The TEXT data type has a limit of 2^16=64KB on MySQL.

This means that longer posts (longer than ~8000/9000 words in a language like English) can't be stored without having the database to throw an error.

(Note that you don't have this limitation on SQLite, where the maximum size of a data type isn't enforced and it only obeys the laws of SQLITE_MAX_LENGTH, which is usually ~1GB).

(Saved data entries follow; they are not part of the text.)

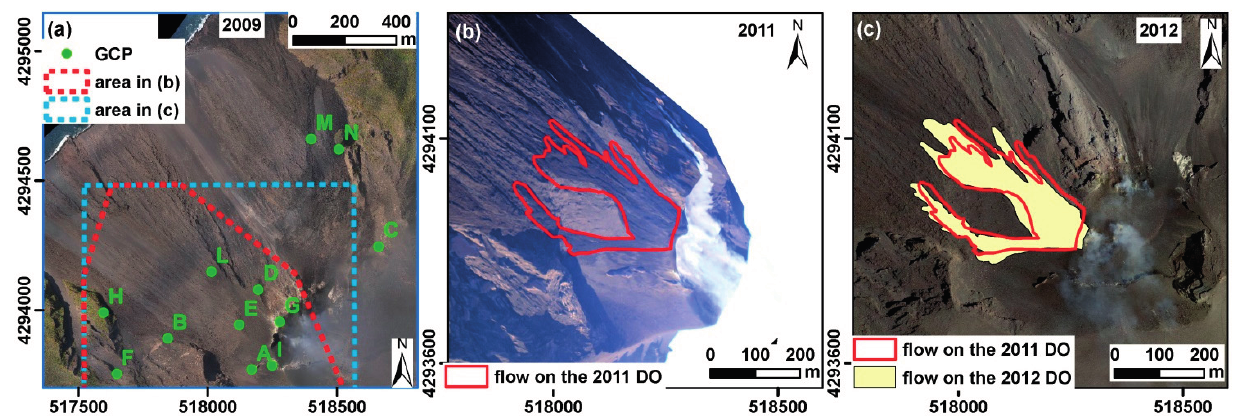
Figure 10. Test 4—2010 overflow at Stromboli: ( a ) 2009 orthophoto of Sciara del Fuoco slope and natural points selected as GCPs; ( b ) Limits of the December 2010 overflow defined on 25 January 2011 DOs; ( c ) Limits of the December 2010 overflows defined on the on the 2011 DOs (red line) and on the 2012 (yellow polygon), the background image is the 2012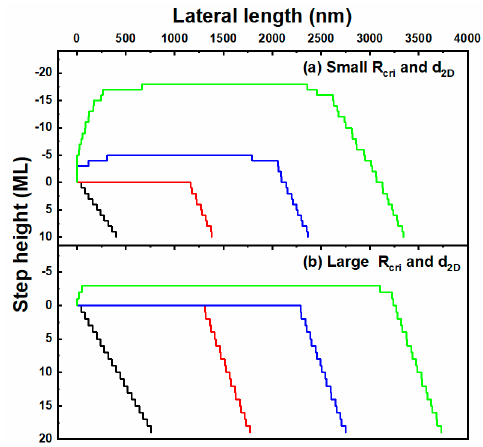
Figure 10. Simulated surface profiles of the nucleation growth on stripes at conditions of small ( a ) and large ( b ) R cri and d 2D .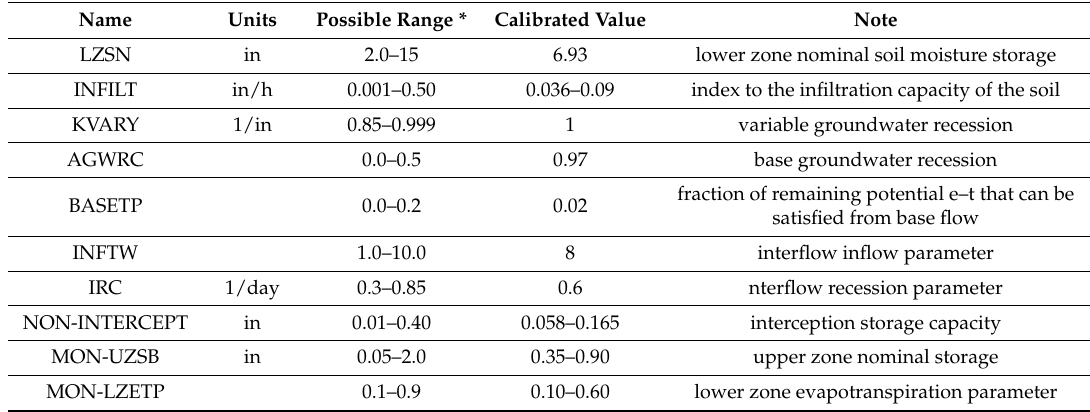
Table 2. Key parameters used for hydrological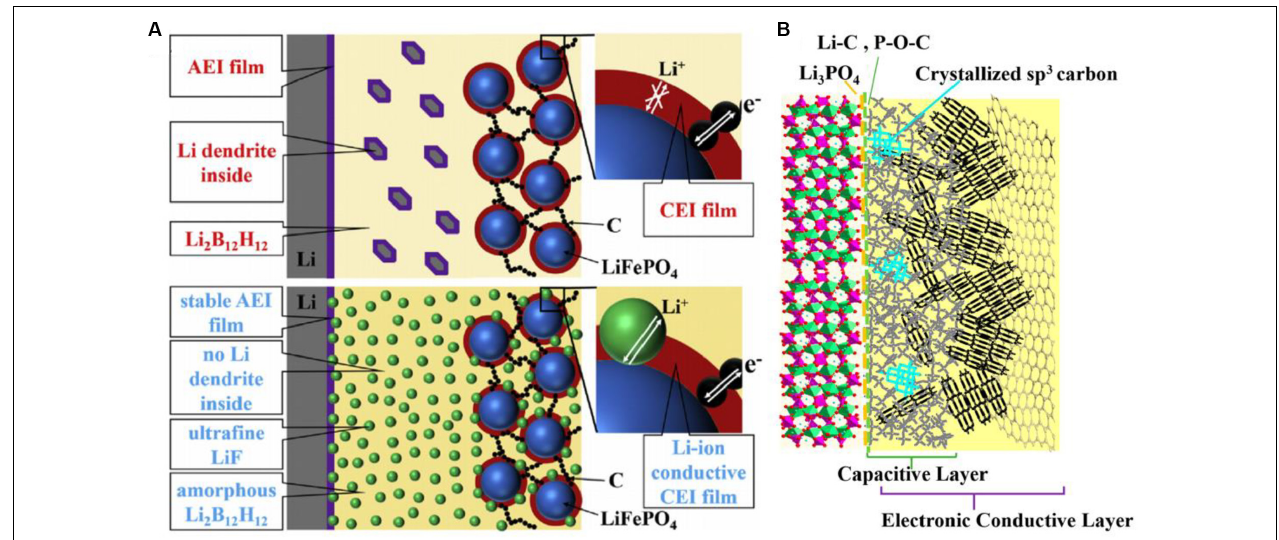
FIGURE 10 | Schematic illustration of electrode-electrolyte interface structure. (A) Schematic illustration for the functioning mechanism of the interface with composite solid electrolyte via in situ LiF nano-decoration of Li 2 B 12 H 12 . Ref. Shi et al. (2020). Copyright 2020 Elsevier. (B) Schematic illustration for the possible LVP-carbon interfacial structure of LVP/C composites. Reproduced with permission from Ref. Huo et al. (2019). Copyright 2019 American Chemical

Steps to reproduce (if necessary)

Steps to reproduce the behavior:

  1. Create a post with more than 64K characters on a MySQL backend
  2. Submit
  3. Submission will fail - a database error will be logged

Expected behavior

Posts up to a reasonable length for a blog article should be allowed on all the supported databases.

Application configuration

  • Single mode or Multi-user mode?
  • Database? mysql
  • Open registration? N/A
  • Federation enabled? N/A

Version or last commit:
N/A

Workarounds

  1. If you are planning to initialize your db through : change the data type of the content column on the posts table - from text to mediumtext.
  2. If you have an existing database, change the data type of posts.content:
ALTER TABLE posts MODIFY COLUMN content MEDIUMTEXT CHARACTER SET utf8mb4 COLLATE utf8mb4_bin NOT NULL;

Proposal

Change posts.content data type from TEXT (size: 2^16 on MySQL) to MEDIUMTEXT (size: 2^24 on MySQL).

It's quite straightforward how to do it from schema.sql or via alter commands, but I'm not familiar enough with the SQL generation logic in db/create.go (I could take a look into it if there's interest in a PR though). At a first glance it seems that a new ColumnTypeMediumText needs to be added and then handled (as MEDIUMTEXT for MySQL, and simple TEXT for SQLite), but I'm not sure if this will cover everything (plus I guess that there would also be a migration logic to add).